The ICPHREG Procedure

PROC ICPHREG Statement

  • PROC ICPHREG <options>;

The PROC ICPHREG statement invokes the ICPHREG procedure. Table 63.2 summarizes the options available in the PROC ICPHREG statement.

Table 63.2: PROC ICPHREG Statement Options

Option

Description

ALPHA=

Specifies the level for confidence limits

DATA=

Names the SAS data set to be analyzed

ITHISTORY

Displays the iteration history, final gradient, and second derivative matrix

NAMELEN=

Specifies the length of effect names

NLOPTIONS

Specifies optimization parameters for fitting the specified model

NOPRINT

Suppresses all displayed output

NOTHREADS

Requests a single-threaded mode for the computation

PLOTS=

Controls the plots that are produced through ODS Graphics

SINGULAR=

Specifies the singularity tolerance

THREADS=

Specifies the number of threads for the computation


You can specify the following options in the PROC ICPHREG statement.

ALPHA=number

specifies the $\alpha $ level for $100(1-\alpha )$% confidence limits. The number must be between 0 and 1; the default value is 0.05, which results in 95% intervals. This value is used as the default level for confidence limits that are computed by the BASELINE, HAZARDRATIO, and MODEL statements. You can override this default by specifying the ALPHA= option in these statements.

DATA=SAS-data-set

names the SAS data set that contains the data to be analyzed. If you omit this option, the procedure uses the most recently created SAS data set.

ITHISTORY

displays the iteration history for computing maximum likelihood estimates, the final evaluation of the gradient, and the final evaluation of the negative of the second derivative matrix (that is, the negative of the Hessian).

NAMELEN=n

specifies the maximum length of effect names in tables and output data sets to be n characters, where n is a value between 20 and 200. By default, NAMELEN=20.

NLOPTIONS(options)

specifies options for the nonlinear optimization methods that are used for fitting the specified model. You can specify the following options:

ABSCONV=r
ABSTOL=r

specifies an absolute function convergence criterion by which minimization stops when $f(\bpsi ^{(k)}) \leq r $, where $\bpsi $ is the vector of parameters in the optimization and $f(\cdot )$ is the objective function. The default value of r is the negative square root of the largest double-precision value, which serves only as a protection against overflows.

ABSFCONV=r
ABSFTOL=r

specifies an absolute function difference convergence criterion. For all techniques except NMSIMP, termination requires a small change of the function value in successive iterations,

\[ |f(\bpsi ^{(k-1)}) - f(\bpsi ^{(k)})| \leq r \]

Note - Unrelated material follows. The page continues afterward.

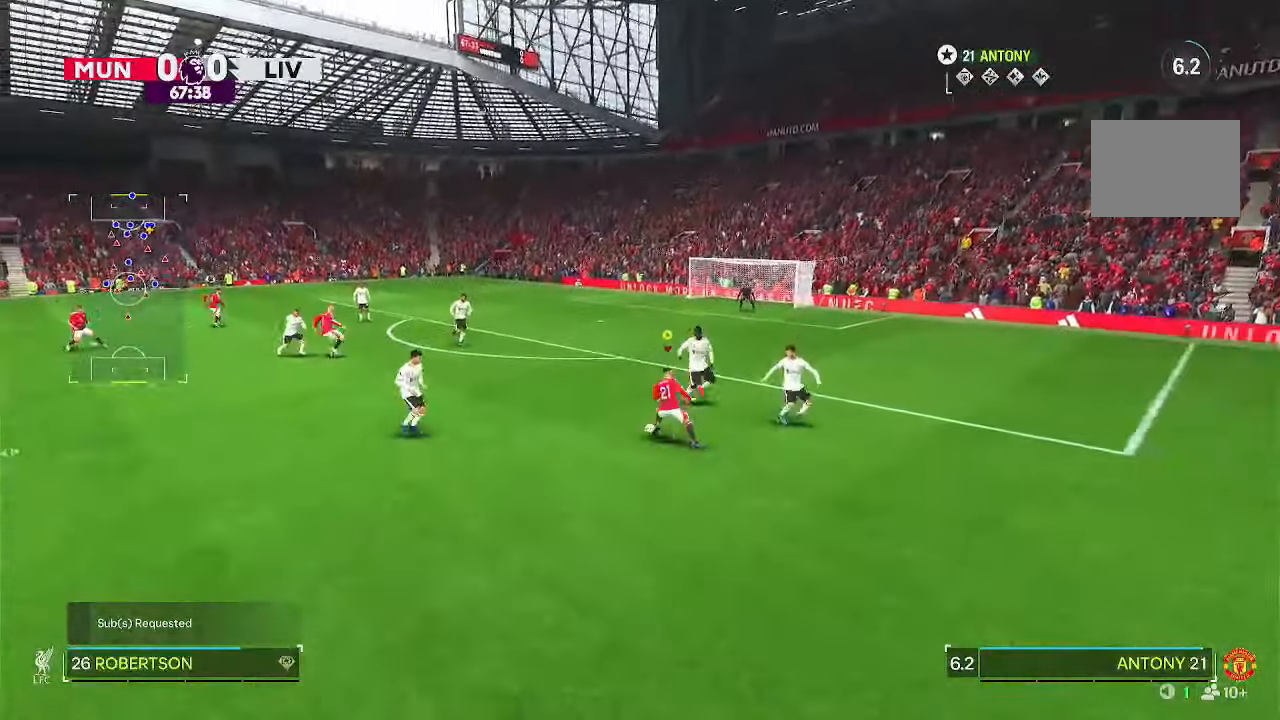
{"buttons": ["R1"], "left_stick": "up", "right_stick": "center", "events": [[133, "R1", "down"], [200, "left_stick", "up"]]}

where $\bpsi $ denotes the vector of parameters that participate in the optimization and $f(\cdot )$ is the objective function. The same formula is used for the NMSIMP technique, but $\bpsi ^{(k)}$ is defined as the vertex that has the lowest function value, and $\bpsi ^{(k-1)}$ is defined as the vertex that has the highest function value in the simplex. By default, ABSFCONV=0.

ABSGCONV=r
ABSGTOL=r

specifies an absolute gradient convergence criterion. Termination requires the maximum absolute gradient element to be small,

\[ \max _ j |g_ j(\bpsi ^{(k)})| \leq r \]

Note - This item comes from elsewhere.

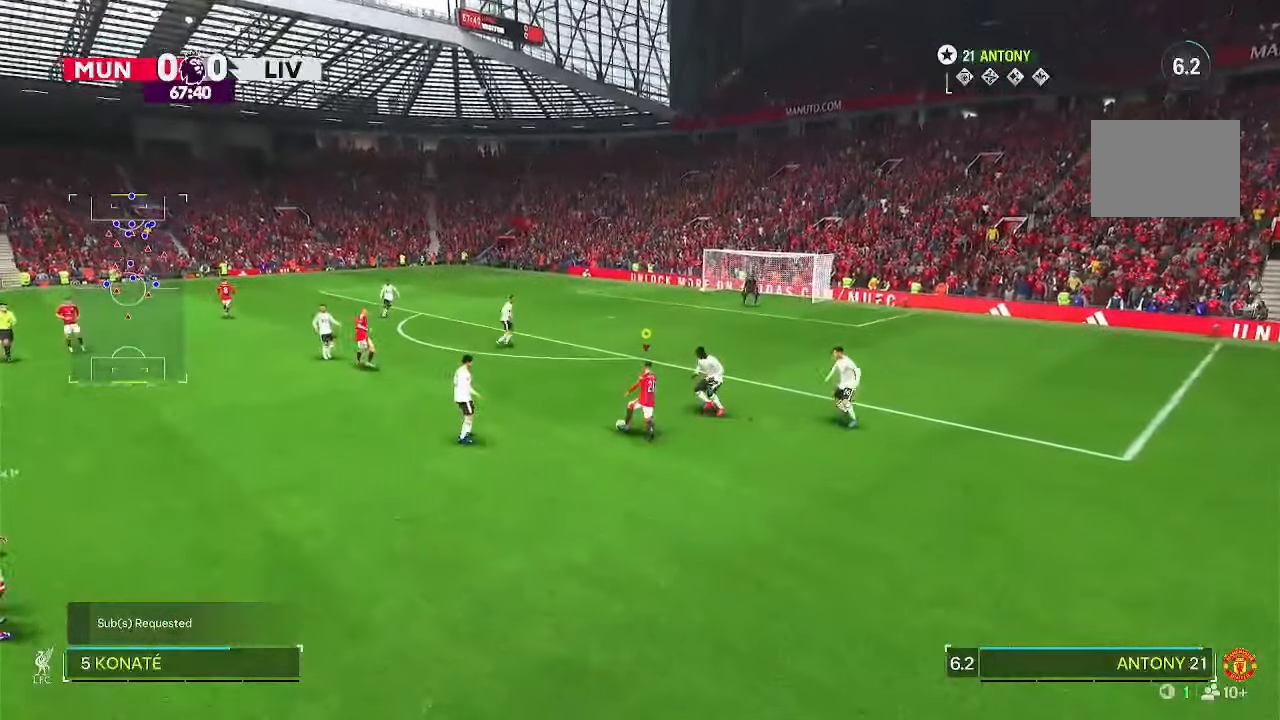
{"buttons": ["CIRCLE", "R1"], "left_stick": "up", "right_stick": "center", "events": [[267, "R1", "up"], [350, "CIRCLE", "down"], [350, "R1", "down"]]}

where $\bpsi $ denotes the vector of parameters that participate in the optimization and $g_ j(\cdot )$ is the gradient of the objective function with respect to the jth parameter. This criterion is not used by the NMSIMP technique. The default value is r = 1E–5.

FCONV=r
FTOL=r

specifies a relative function convergence criterion. For all techniques except NMSIMP, termination requires a small relative change of the function value in successive iterations,

\[ \frac{|f(\bpsi ^{(k)}) - f(\bpsi ^{(k-1)})|}{|f(\bpsi ^{(k-1)})|} \leq r \]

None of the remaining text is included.